Type O organs can adapt to bodies with any blood type  — and as such, type O blood and organ transplants are often in very short supply. Thus, the ability to make type O organs — instead of waiting for more donors, whether those organs are given by choice or, well, death — could be an absolute gamechanger for everyone on the waitlist, especially those whose blood type compatible organs are in short supply.

To make the switch, the scientists employed a device called a normothermic perfusion machine. These are gadgets used to flush a kidney with oxygenated blood, which helps to preserve the organ while, hopefully, it's connected with a patient who needs it.

The Cambridge researchers did just that — hooked the kidney up to the machine and infused it with new blood. But before they passed the blood along, they made one significant change: they infused that new blood with a special enzyme that acted like "molecular scissors," miraculously removing the cellular antigens and blood markers that work to reject non-B-type blood and organs.

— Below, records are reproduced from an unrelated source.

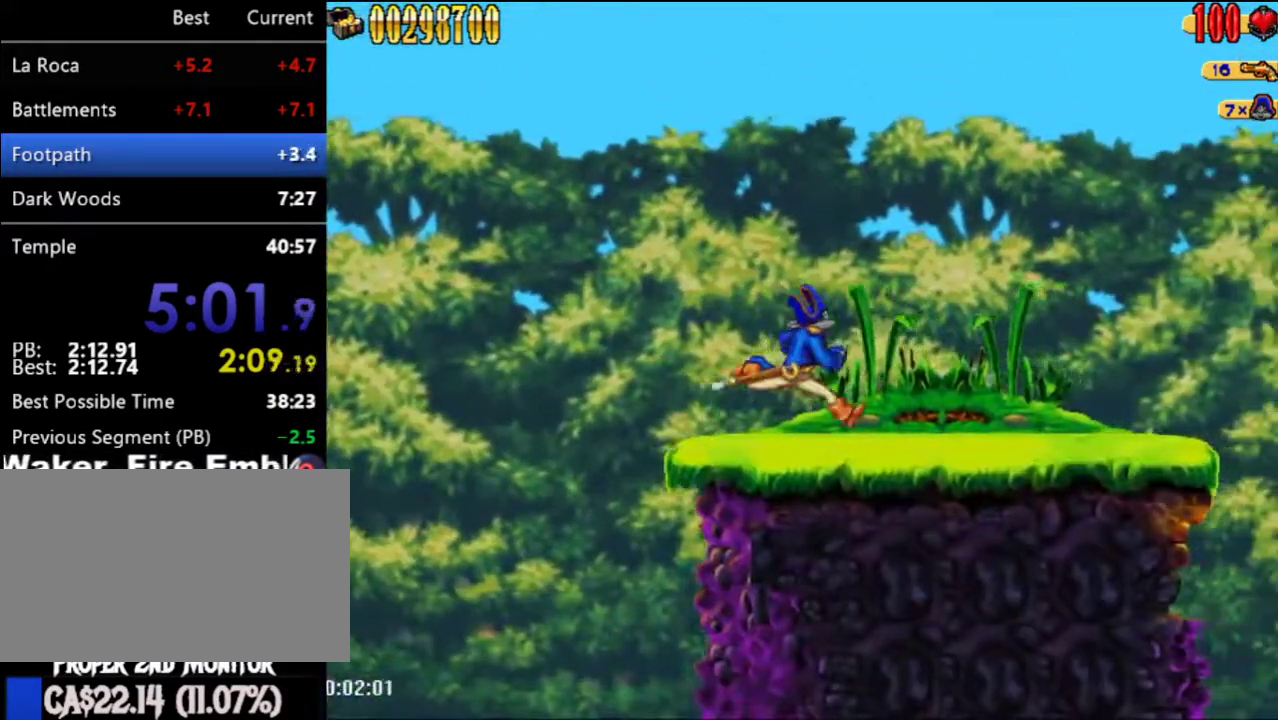
{"buttons": ["DPAD_RIGHT"], "left_stick": "center", "right_stick": "center", "button_events": []}
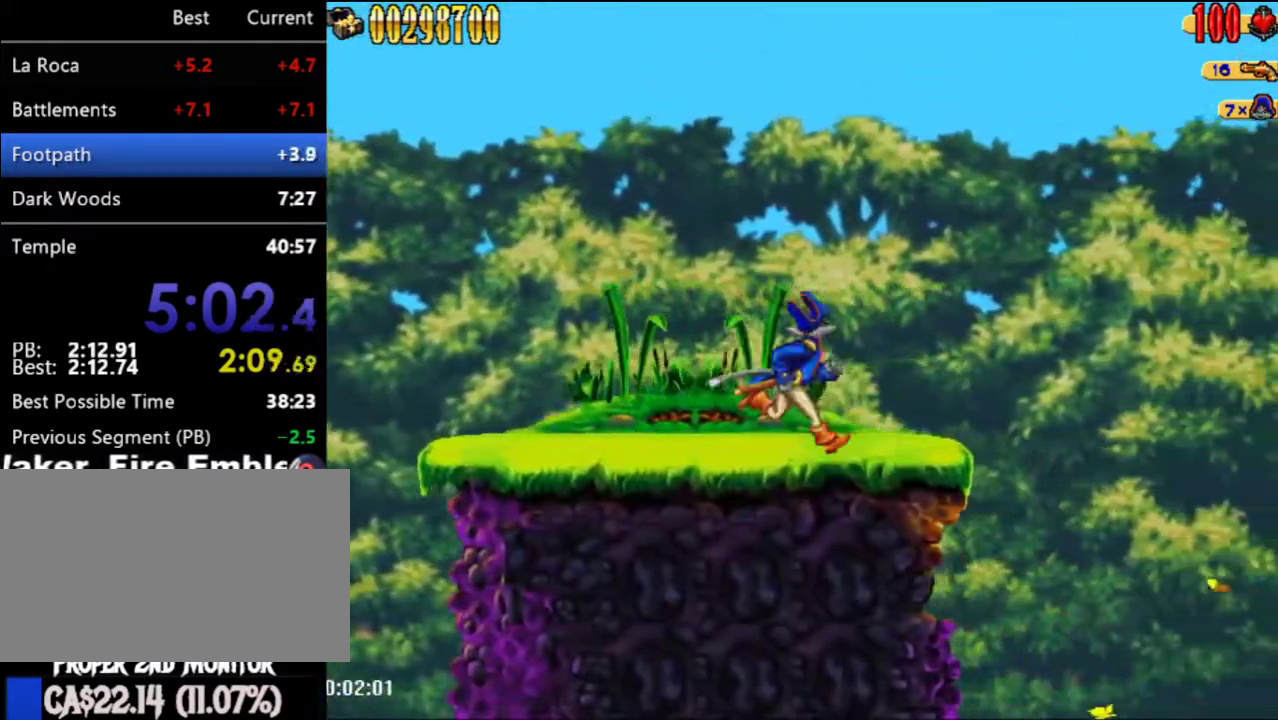
{"buttons": ["DPAD_RIGHT"], "left_stick": "center", "right_stick": "center", "button_events": []}
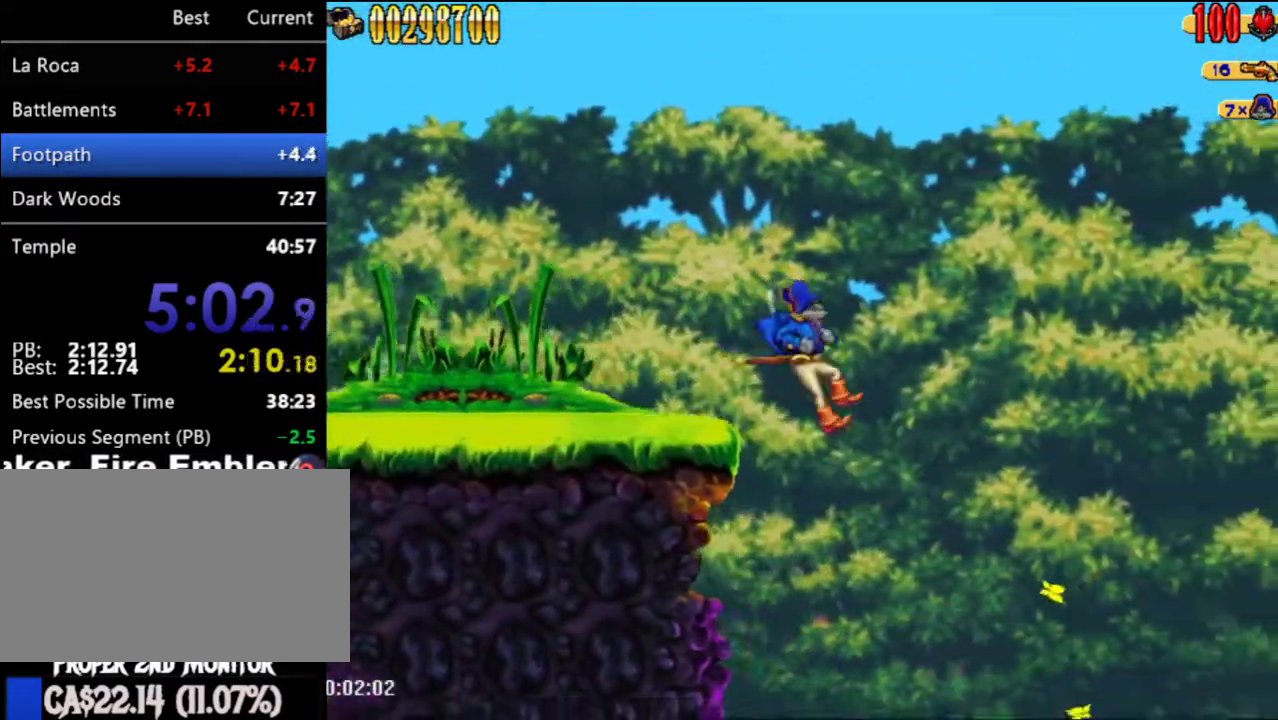
{"buttons": ["DPAD_RIGHT"], "left_stick": "center", "right_stick": "center", "button_events": []}
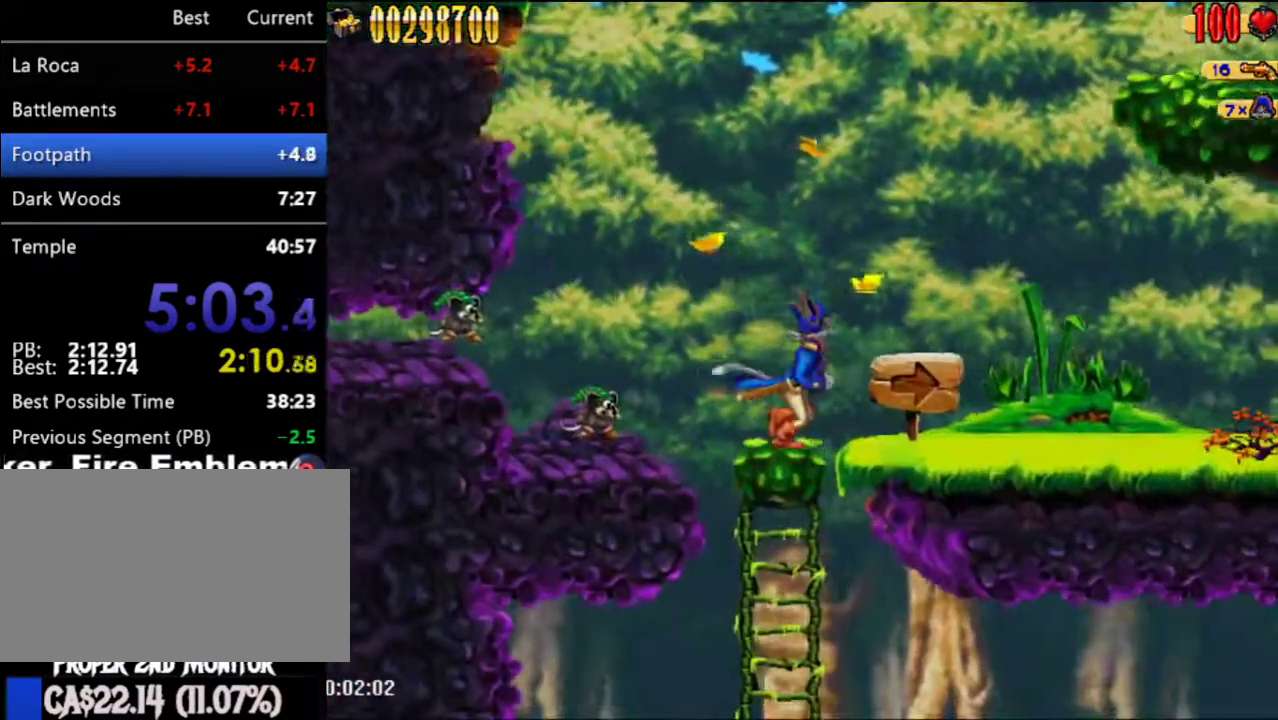
{"buttons": ["DPAD_RIGHT"], "left_stick": "center", "right_stick": "center", "button_events": []}
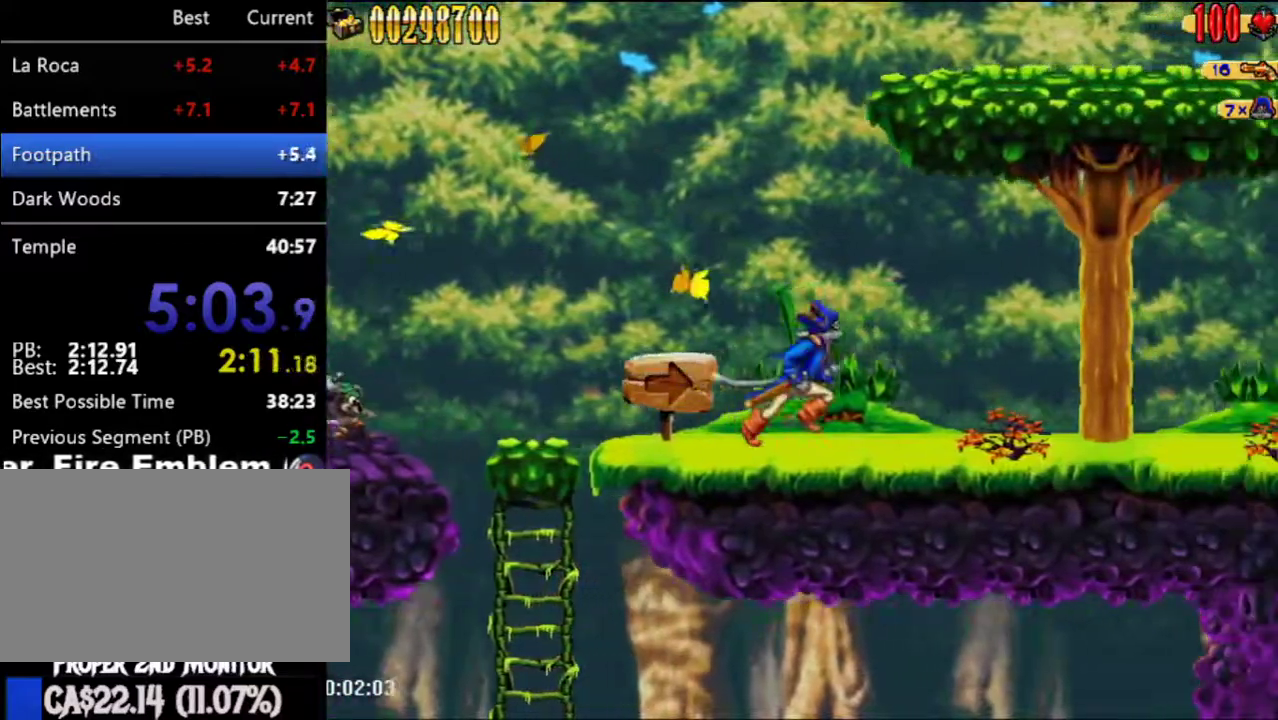
{"buttons": ["DPAD_RIGHT"], "left_stick": "center", "right_stick": "center", "button_events": []}
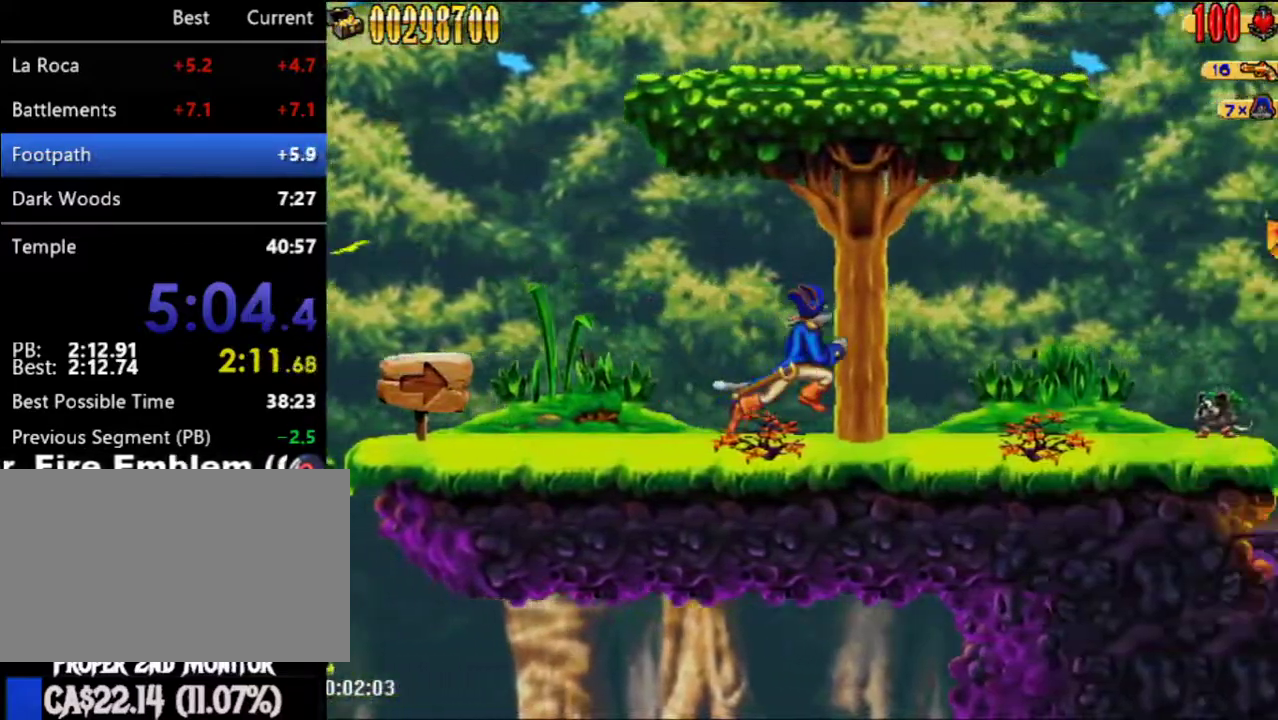
{"buttons": ["DPAD_RIGHT"], "left_stick": "center", "right_stick": "center", "button_events": []}
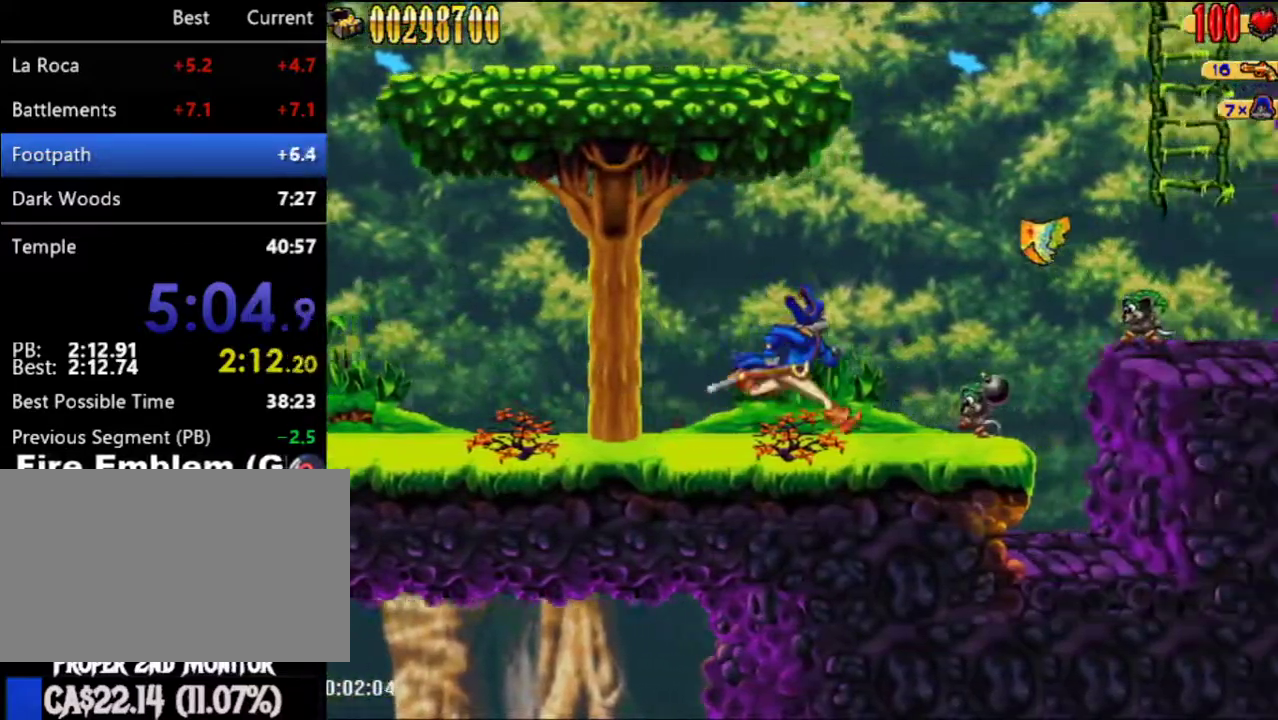
{"buttons": ["DPAD_RIGHT"], "left_stick": "center", "right_stick": "center", "button_events": [[183, "A", "down"], [300, "A", "up"]]}
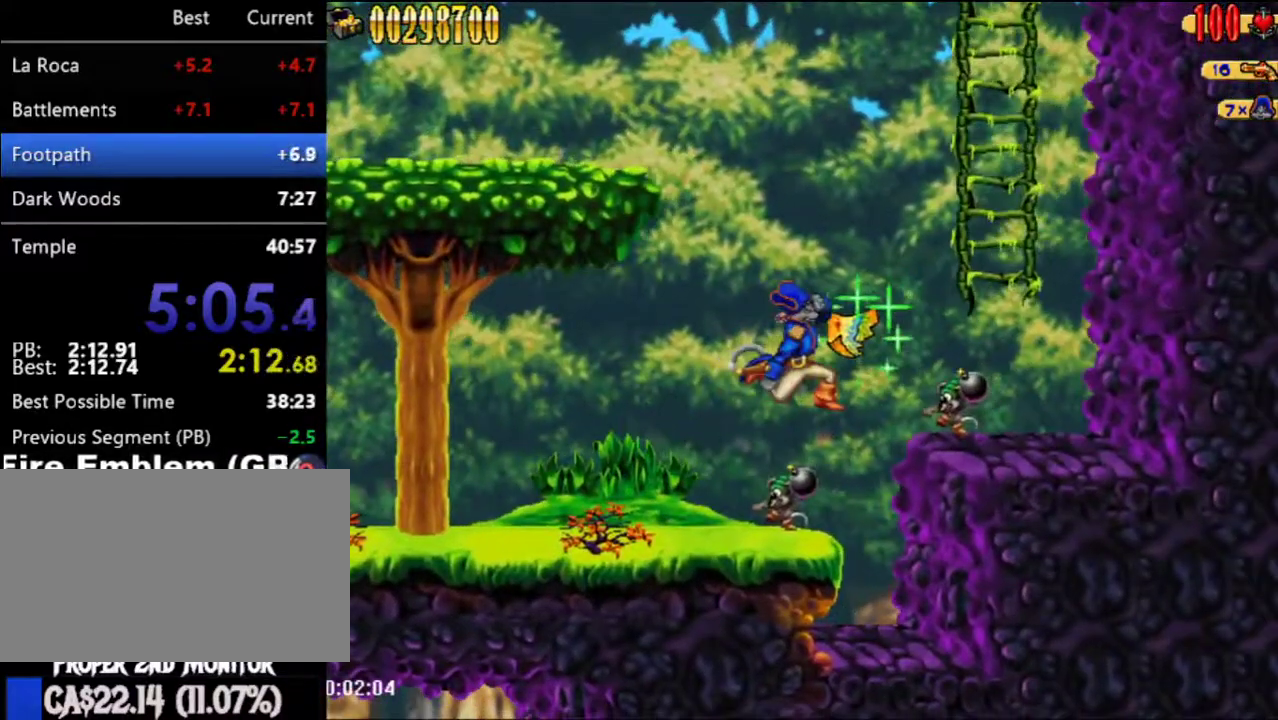
{"buttons": [], "left_stick": "center", "right_stick": "center", "button_events": [[233, "DPAD_RIGHT", "up"]]}
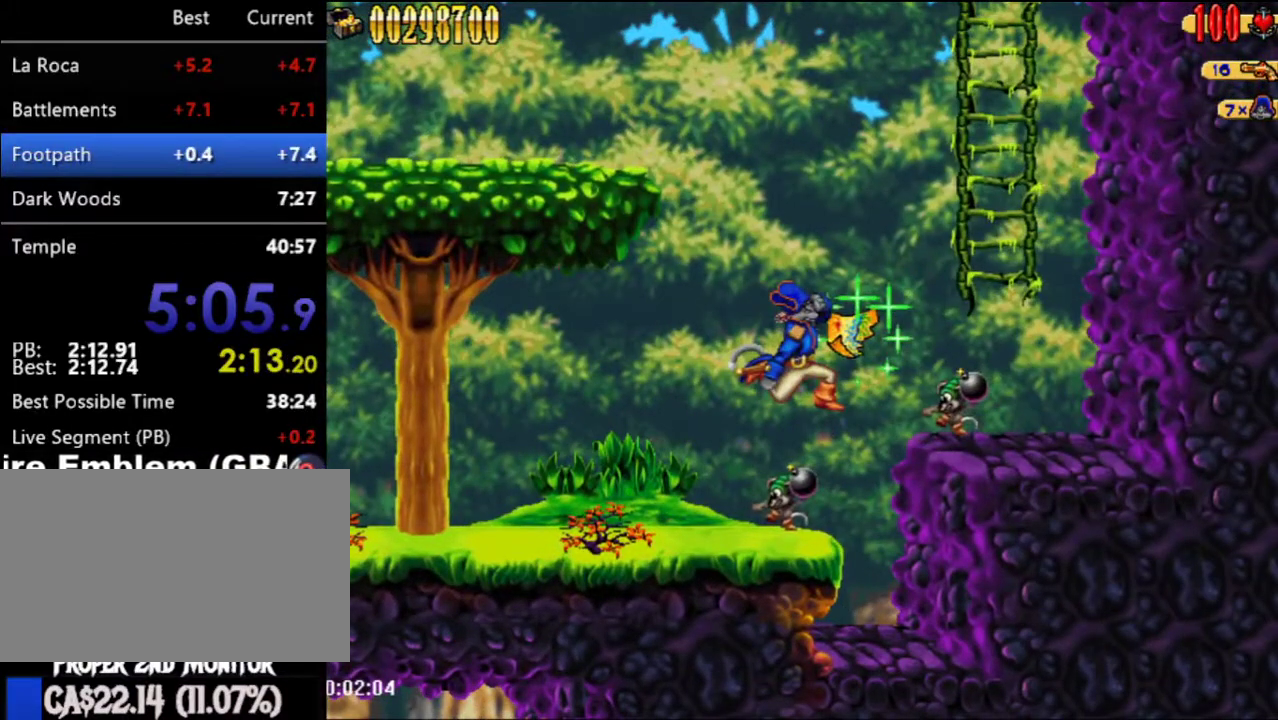
{"buttons": ["B"], "left_stick": "center", "right_stick": "center"}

"Our confidence was really boosted after we applied the enzyme to a piece of human kidney tissue and saw very quickly that the antigens were removed," Serena MacMillan, PhD at the University of Cambridge, told the Guardian. "After this, we knew that the process is feasible, and we just had to scale up the project to apply the enzyme to full-size human kidneys."

A study based on the work is set to be published in the British Journal of Surgery later this year, and the scientists were careful to acknowledge that the work has yet to be applied in a clinical setting. That being said, it's still wildly exciting research — and hopefully soon, it'll leave the lab and make a major difference in the lives of those in need of transplants.